SELECTED TEXT:
The German city of Wiesbaden is to retire its ten hydrogen-powered fuel-cell buses — a year after they were delivered — after its publicly owned transport company’s €2.3m ($2.44m) filling station broke down.

Hydrogen: hype, hope and the hard truths around its role in the energy transition
Will hydrogen be the skeleton key to unlock a carbon-neutral world? Subscribe to the weekly Hydrogen Insight newsletter and get the evidence-based market insight you need for this rapidly evolving global market

According to regional newspaper Frankfurter Allgemeine, the refuelling pump “is no longer in operation due to a defect”.

Portuguese vehicle manufacturer Caetano delivered the first fuel-cell bus to ESWE Verkehr in the third quarter of 2021, with the other nine vehicles following by the end of the year.

“Fuel-cell technology using green hydrogen is a central component in improving the quality of air and the quality of life in Wiesbaden,” ESWE Verkehr still states on its website.

The vehicles were funded by €1.95m from the EU’s Clean Hydrogen Partnership and €1.68m from the German government, while more than €2m of funding for the filling station came from the German states of Hesse (where Wiesbaden is located) and neighbouring state Rhineland-Palatinate (due to it being a joint project with the city of Mainz).

There are now question marks as to whether ESWE Verkehr will have to repay the money it received.

Officially, the company’s management board has merely informed the supervisory board, which is chaired by the city council’s head of transport, about its intention to scrap its hydrogen programme.

And the official reasons for the decision are not exactly clear, with the problems with the green-hydrogen filling station not mentioned.

GOAL OF THE EXERCISE:
Replace "refuelling" with "refueling" in the Wiesbaden bus article, from "According to regional" up to and including "of the year.", and write out that part with the change. The rows aren't needed for anything asked here.

PROVIDED INFORMATION:
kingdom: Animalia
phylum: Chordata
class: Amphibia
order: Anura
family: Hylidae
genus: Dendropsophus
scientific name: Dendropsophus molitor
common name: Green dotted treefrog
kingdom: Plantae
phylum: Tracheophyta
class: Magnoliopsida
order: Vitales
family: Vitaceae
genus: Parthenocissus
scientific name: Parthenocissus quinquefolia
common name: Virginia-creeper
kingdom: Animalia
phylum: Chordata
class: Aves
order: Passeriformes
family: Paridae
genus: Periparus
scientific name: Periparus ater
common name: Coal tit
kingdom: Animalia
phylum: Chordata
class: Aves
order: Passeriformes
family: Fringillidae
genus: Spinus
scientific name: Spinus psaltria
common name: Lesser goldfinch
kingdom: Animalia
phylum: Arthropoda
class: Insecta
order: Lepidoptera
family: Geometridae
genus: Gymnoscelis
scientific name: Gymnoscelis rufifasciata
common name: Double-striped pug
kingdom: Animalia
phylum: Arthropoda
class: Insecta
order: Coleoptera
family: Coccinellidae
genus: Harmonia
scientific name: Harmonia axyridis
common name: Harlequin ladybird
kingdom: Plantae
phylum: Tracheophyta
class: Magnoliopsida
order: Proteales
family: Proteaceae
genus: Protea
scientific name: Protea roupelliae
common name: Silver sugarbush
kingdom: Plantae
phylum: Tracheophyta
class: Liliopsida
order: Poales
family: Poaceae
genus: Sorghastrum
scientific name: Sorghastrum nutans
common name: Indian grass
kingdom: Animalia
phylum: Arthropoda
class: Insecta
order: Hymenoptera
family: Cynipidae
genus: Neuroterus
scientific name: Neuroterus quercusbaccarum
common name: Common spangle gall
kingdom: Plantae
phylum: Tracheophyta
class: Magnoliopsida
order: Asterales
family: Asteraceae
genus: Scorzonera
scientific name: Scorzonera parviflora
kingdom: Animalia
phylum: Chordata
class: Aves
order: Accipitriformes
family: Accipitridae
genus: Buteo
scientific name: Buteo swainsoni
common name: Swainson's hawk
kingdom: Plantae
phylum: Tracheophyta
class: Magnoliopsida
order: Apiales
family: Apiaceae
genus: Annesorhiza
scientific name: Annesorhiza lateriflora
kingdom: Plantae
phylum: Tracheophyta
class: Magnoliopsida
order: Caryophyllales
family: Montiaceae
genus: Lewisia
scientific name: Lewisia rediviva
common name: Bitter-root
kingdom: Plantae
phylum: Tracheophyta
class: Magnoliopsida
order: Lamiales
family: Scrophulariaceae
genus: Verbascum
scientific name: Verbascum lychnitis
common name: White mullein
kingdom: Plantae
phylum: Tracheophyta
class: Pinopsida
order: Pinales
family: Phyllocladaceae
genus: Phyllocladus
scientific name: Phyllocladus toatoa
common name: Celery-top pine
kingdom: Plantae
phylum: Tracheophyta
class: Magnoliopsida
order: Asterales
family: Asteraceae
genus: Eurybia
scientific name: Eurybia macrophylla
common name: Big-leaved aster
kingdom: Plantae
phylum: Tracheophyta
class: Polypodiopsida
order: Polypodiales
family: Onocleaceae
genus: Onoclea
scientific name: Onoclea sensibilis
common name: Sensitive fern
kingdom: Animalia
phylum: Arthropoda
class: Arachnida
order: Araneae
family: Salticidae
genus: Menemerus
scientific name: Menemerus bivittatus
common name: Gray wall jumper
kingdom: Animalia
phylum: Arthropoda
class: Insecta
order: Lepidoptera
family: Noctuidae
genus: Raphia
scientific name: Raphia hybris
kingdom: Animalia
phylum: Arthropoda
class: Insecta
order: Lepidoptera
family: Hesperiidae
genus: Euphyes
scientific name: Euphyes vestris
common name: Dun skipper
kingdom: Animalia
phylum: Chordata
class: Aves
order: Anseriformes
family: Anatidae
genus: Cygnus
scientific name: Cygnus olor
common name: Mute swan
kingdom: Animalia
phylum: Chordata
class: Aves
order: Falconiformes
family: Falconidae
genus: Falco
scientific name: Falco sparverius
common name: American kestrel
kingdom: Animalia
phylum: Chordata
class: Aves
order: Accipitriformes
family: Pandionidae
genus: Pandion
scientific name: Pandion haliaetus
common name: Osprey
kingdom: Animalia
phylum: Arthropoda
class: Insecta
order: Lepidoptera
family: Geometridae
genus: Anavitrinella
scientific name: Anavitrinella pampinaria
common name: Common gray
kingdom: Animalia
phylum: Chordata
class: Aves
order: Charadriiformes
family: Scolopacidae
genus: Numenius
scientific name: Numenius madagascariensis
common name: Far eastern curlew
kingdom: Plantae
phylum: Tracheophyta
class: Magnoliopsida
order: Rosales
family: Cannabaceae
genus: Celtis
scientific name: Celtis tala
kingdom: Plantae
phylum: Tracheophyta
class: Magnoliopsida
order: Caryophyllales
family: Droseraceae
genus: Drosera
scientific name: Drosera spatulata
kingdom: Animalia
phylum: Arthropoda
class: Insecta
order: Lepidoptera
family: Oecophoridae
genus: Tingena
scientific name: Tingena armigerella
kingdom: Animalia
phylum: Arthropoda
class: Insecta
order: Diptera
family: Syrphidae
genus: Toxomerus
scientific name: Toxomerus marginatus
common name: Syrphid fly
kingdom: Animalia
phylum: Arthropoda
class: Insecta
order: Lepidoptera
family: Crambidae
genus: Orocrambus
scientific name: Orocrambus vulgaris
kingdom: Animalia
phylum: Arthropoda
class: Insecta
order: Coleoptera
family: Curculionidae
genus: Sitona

COMPLETED EXERCISE:
According to regional newspaper Frankfurter Allgemeine, the refueling pump “is no longer in operation due to a defect”.

Portuguese vehicle manufacturer Caetano delivered the first fuel-cell bus to ESWE Verkehr in the third quarter of 2021, with the other nine vehicles following by the end of the year.